Se construye y/o reconstruye desde lo mínimo sin aspirar a un saber o a una narración total y admitiendo la existencia de otras combinaciones. Jorge Malabia le confiesa al narrador: «Tito y yo inventamos el cuento por la simple curiosidad de saber qué era posible construir con lo poco que teníamos: una mujer que era dueña de un cabrón rengo, que murió, que había sido sirvienta en casa y me hizo llamar para pedirme dinero». (p. 142)

Hacia el final, la historia de Cuando ya no importe se revela como «nada; una confusión sin esperanza, un relato sin final posible, de sentidos dudosos, desmentido por los mismos elementos de que yo disponía para formarlo» (p. 146). Por su lado, en Para una tumba sin nombre se ficcionaliza la construcción de una historia y un relato a trozos, que crece mediante agregados. A partir de unos pocos datos se construye una narración que coloca una posible verdad también en otra parte. El acto de escribir, de narrar se limita a plantearse como desafío. No hay frustración por lo poco que se tiene y lo mucho que debe mentirse, solo manifestación y, por qué no, manifiesto de escritura.

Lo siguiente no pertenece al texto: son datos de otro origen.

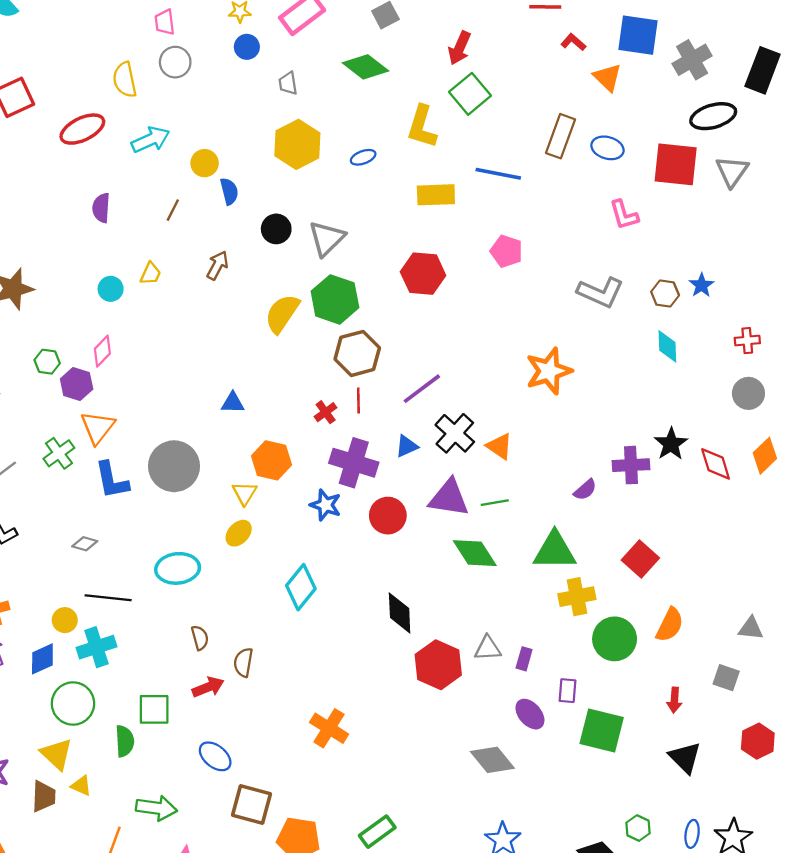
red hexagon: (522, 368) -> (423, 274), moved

Onetti ha expuesto sus ideas sobre la literatura y sobre su propia producción tanto en artículos como en entrevistas. Pero en sus mismas creaciones le ha dado forma a su poética. Sus historias, sus narradores, sus personajes reiteran un trabajo con la palabra, con el recuerdo y la escritura que ilumina y explica tanto su proyecto literario como su lectura sobre la realidad humana. Entre las muchas referencias, sigue resultándome especial una de las confesiones que formula Jorge Malabia en Para una tumba sin nombre al referirse a la historia de Rita y el chivo:

Porque eso lo viví, o lo fui sabiendo, a pedazos. Y los pedazos que se iban presentando estaban muy separados —sobre todo por el tiempo y por las cosas que yo había hecho en los entreactos— de cada pedazo anterior. Nunca vi verdaderamente la historia completa. (p. 82)





NOTAS

[1] Juan Carlos Onetti: Cuando ya no importe, Buenos Aires, Alfaguara, 1993.

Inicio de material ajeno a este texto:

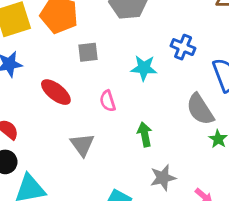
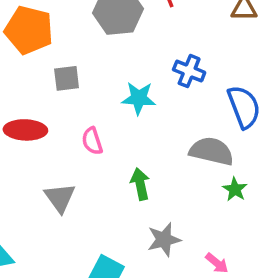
red ellipse: (56, 92) -> (25, 130), turned -36
gray semicircle: (200, 109) -> (211, 151), turned 136

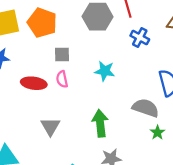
blue cross: (189, 71) -> (140, 37), moved
pink semicircle: (92, 141) -> (62, 79), moved
green arrow: (140, 184) -> (100, 123), size x1.4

[2] En Juan Carlos Onetti: el ritual de la impostura (Caracas, Monte Avila, 1981), Hugo Verani revisa el modo con el cual la novela confesional trabaja el recuerdo y establece también la diferencia entre el fluir de la conciencia en Faulkner y la selección del recuerdo como criterio en Onetti. 

[3] La idea de ver a la ciudad como maqueta me la sugirió la última novela de Onetti: «Y luego entré en callecitas, calles, avenidas, plazoleta de inverosímil héroe desmontado. Allí estaba alto y gris, enfundado en un levitón de plomo, sosteniendo paciente con ambas manos un racimo de uvas muy gruesas, acunadas en una hoja de parra. Era como una maqueta grande de una proyectada ciudad desierta con muchos eucaliptus jóvenes, con cortinas de hierro tapando y prohibiendo negocios variados». (p.35)

[4] Juan Carlos Onetti: Para una tumba sin nombre, Barcelona, Seix Barral, 1980.

 

Ensayo corregido para este blog; publicado en Actas de Homenaje a Juan Carlos Onetti, Montevideo, Univer­si­dad de la República, 1997.